There are several ways to do this, including:

  • Do a general Google search,
  • Talk to people who are already working in your target industry
  • Read books by people from your industry
  • Researching key people
  • Read relevant industry news sites and magazines
  • Take a class or two (if this is possible).

If you don’t have time to do your research or want a second opinion, there are people you can turn to for help, such as your local government department and SBDC.

Evaluating Your Business Targets

Relying on the current market alone is not enough. You need to know which parts are eligible and actually possible. It’s a good idea to do a market analysis to see how attractive your market projections really are.
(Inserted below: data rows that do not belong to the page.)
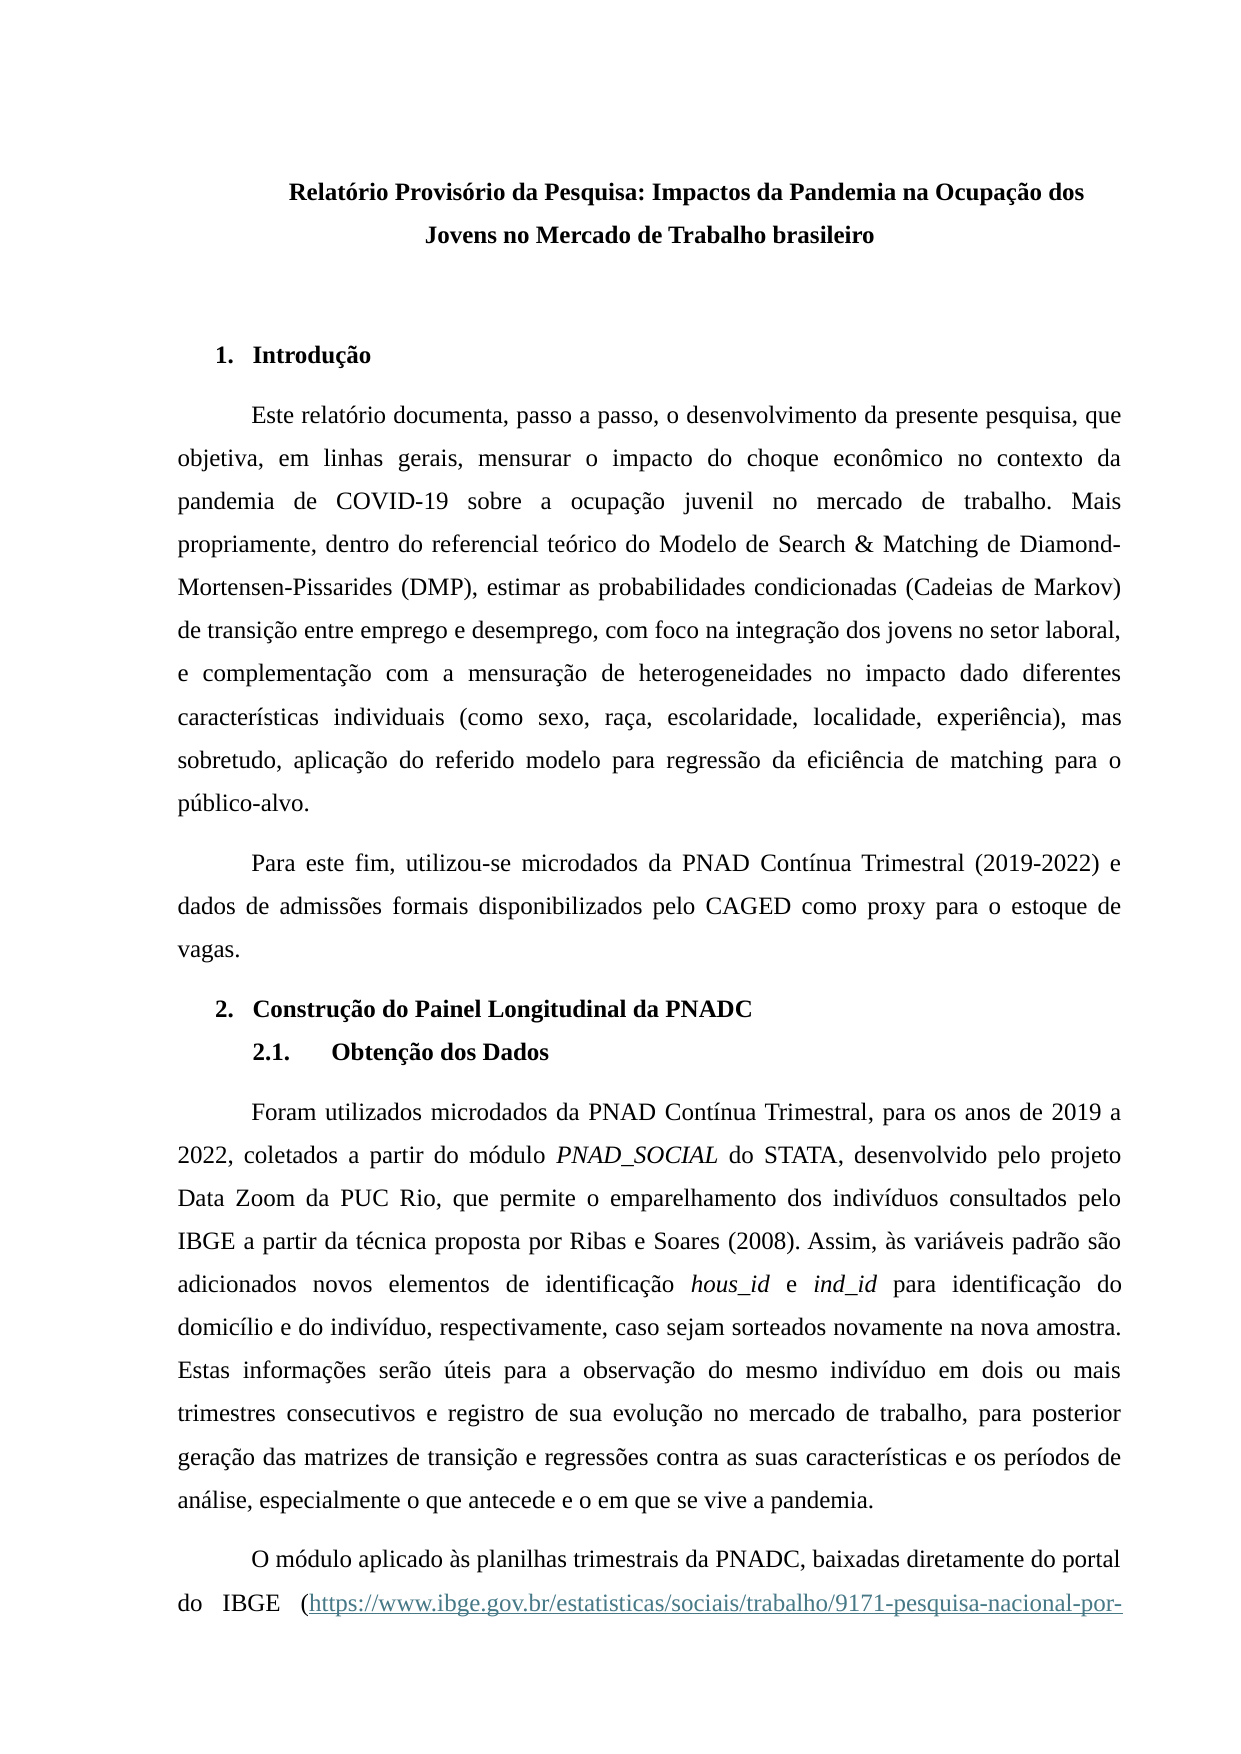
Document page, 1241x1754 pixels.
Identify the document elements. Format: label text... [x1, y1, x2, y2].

text Relatório Provisório da Pesquisa: Impactos da Pandemia na Ocupação dos Jovens no Mercado de Trabalho brasileiro [177, 177, 1122, 249]
text Foram utilizados microdados da PNAD Contínua Trimestral, para os anos de 2019 a 2022, coletados a partir do módulo PNAD_SOCIAL do STATA, desenvolvido pelo projeto Data Zoom da PUC Rio, que permite o emparelhamento dos indivíduos consultados pelo IBGE a partir da técnica proposta por Ribas e Soares (2008). Assim, às variáveis padrão são adicionados novos elementos de identificação hous_id e ind_id para identificação do domicílio e do indivíduo, respectivamente, caso sejam sorteados novamente na nova amostra. Estas informações serão úteis para a observação do mesmo indivíduo em dois ou mais trimestres consecutivos e registro de sua evolução no mercado de trabalho, para posterior geração das matrizes de transição e regressões contra as suas características e os períodos de análise, especialmente o que antecede e o em que se vive a pandemia. [177, 1097, 1122, 1513]
list Introdução [215, 340, 1122, 369]
list Construção do Painel Longitudinal da PNADC [215, 994, 1122, 1022]
text Este relatório documenta, passo a passo, o desenvolvimento da presente pesquisa, que objetiva, em linhas gerais, mensurar o impacto do choque econômico no contexto da pandemia de COVID-19 sobre a ocupação juvenil no mercado de trabalho. Mais propriamente, dentro do referencial teórico do Modelo de Search & Matching de Diamond-Mortensen-Pissarides (DMP), estimar as probabilidades condicionadas (Cadeias de Markov) de transição entre emprego e desemprego, com foco na integração dos jovens no setor laboral, e complementação com a mensuração de heterogeneidades no impacto dado diferentes características individuais (como sexo, raça, escolaridade, localidade, experiência), mas sobretudo, aplicação do referido modelo para regressão da eficiência de matching para o público-alvo. [177, 400, 1122, 817]
text Para este fim, utilizou-se microdados da PNAD Contínua Trimestral (2019-2022) e dados de admissões formais disponibilizados pelo CAGED como proxy para o estoque de vagas. [177, 848, 1122, 963]
text O módulo aplicado às planilhas trimestrais da PNADC, baixadas diretamente do portal do IBGE (https://www.ibge.gov.br/estatisticas/sociais/trabalho/9171-pesquisa-nacional-por-amostra-de-domicilios-continua-mensal.html?=&t=microdados), retornou quatro arquivos de dados .dta para cada ano de análise. Estes foram, em seguida, importados para o R, onde foram unidos em um mesmo banco de dados, via empilhamento, e feito o filtro das variáveis relevantes, conforme o script importação_filtro.R, tratado a seguir. [177, 1544, 1122, 1616]
list Obtenção dos Dados [252, 1037, 1122, 1066]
It will guide your research as you think about:

  • How urgently do people need what you are selling or offering right now?
  • What is the market size? Have many people already paid for a product or service similar to yours? Have you hone in on who your real target market is? Being specific will help you focus your marketing and investment messages.
  • How easy is it (and how much does it cost) to get customers? If you sell business software, this may require a much larger investment than a coffee shop.
  • How much money and effort will it cost to deliver the value you want to offer?
  • How long will it take to get to the market? A month? a year? Three years?
  • How much upfront investment will you need before you can get started?
  • Will your business continue to be relevant over time? A business that repairs the iPhone X screen will only stay relevant as long as the iPhone X lasts. If your business is only relevant for a certain period of time, you will also want to consider your future plans.

Researching Competition and Competitors

If you wish, you can go a step further and consider consumer needs that are currently not being met by the industry. This is a good time to look at potential competitors. And remember that having competitors is often a good sign! This means that there is already a market for your product or service, so you know there are potential customers willing to spend money on your product or service.